7. Choose your vacation spot wisely

We learned on a recent trip to Tenerife that, crazy enough, traveling is a lot different with a baby. Until then we had travelled, but to our families’ houses, to the beach, to places that were fairly easy and accessible. Tenerife was gorgeous, delicious, fantastic, but it also is not what I would call the *perfect* spot to go with a child under two due to the landscape and majority of activities available. Can it be done? Of course, but just in a different way.

8. Pack mindfully

Bring their favorite toy or book, but don’t bring all of them, because no matter how many you take out on the plane to entertain them, the most interesting thing will be the earrings on the woman sitting next to you. Bring enough diapers to get you through the journey, but don’t waste your whole carry on on them. Buy diapers and wipes wherever you’re going.

9. Food, food, food

You are allowed to bring any baby food necessary on flights, no matter if it goes over the limit of liquids. I highly recommend bringing the pouches because there is less mess. For babies who are already eating snacks, definitely bring some melt-aways or crunchy baby safe snacks like these ones. Highly entertaining in a crunch–no pun intended.

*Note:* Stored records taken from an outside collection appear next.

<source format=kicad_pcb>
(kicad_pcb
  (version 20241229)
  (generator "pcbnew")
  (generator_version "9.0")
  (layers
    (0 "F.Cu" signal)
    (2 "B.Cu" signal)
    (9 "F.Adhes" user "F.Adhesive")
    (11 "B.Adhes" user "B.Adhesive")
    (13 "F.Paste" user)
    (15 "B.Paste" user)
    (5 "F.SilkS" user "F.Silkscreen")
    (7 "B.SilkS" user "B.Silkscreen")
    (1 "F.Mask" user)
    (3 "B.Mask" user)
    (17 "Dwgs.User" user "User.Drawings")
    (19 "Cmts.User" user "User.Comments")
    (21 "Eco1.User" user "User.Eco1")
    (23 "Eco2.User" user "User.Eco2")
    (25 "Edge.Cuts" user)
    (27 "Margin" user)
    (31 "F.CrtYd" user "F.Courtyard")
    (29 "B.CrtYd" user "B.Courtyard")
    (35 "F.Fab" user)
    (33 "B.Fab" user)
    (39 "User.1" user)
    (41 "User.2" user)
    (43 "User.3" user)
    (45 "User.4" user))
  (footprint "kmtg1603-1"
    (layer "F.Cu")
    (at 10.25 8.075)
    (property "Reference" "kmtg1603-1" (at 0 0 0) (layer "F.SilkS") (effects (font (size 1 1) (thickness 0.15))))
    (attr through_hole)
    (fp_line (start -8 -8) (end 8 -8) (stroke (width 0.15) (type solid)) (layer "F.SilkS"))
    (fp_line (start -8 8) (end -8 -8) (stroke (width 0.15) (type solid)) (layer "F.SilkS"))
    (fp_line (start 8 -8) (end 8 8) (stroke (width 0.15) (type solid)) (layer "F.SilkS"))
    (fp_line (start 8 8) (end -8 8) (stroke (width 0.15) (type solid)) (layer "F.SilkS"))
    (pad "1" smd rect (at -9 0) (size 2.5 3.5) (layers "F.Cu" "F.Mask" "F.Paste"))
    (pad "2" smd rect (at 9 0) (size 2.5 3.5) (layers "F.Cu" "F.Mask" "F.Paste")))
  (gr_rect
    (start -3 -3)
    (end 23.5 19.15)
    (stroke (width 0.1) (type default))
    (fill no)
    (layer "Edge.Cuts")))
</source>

10. Be flexible and give yourself grace

Things are not always going to go perfectly, so it is better to take them in stride. People are generally understanding of your circumstances and will often be happy to help during airplane travel. As for exploring and traveling in your final destination–it is all a learning experience. Appreciate what you were able to see, and know that you’ll be back to do everything you didn’t get to another time.